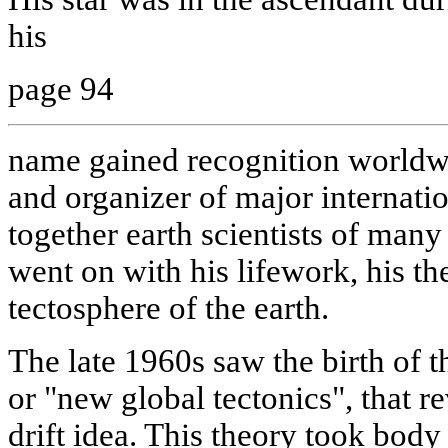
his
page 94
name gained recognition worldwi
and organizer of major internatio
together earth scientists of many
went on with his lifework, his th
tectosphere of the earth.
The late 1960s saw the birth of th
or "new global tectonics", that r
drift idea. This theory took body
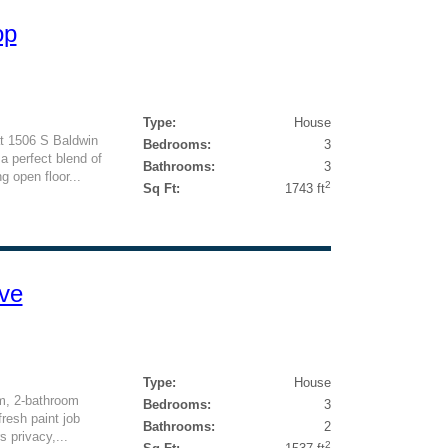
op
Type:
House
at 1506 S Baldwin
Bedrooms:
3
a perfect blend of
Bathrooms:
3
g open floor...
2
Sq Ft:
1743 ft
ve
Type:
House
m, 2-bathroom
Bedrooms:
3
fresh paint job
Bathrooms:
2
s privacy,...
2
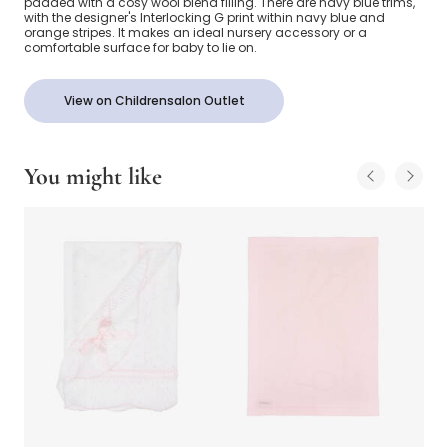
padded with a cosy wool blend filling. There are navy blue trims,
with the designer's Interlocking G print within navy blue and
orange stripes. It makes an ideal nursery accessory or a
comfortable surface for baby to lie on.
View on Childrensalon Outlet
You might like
....
Show each line of the data above that contains the word "blend".

a perfect blend of
padded with a cosy wool blend filling. There are navy blue trims,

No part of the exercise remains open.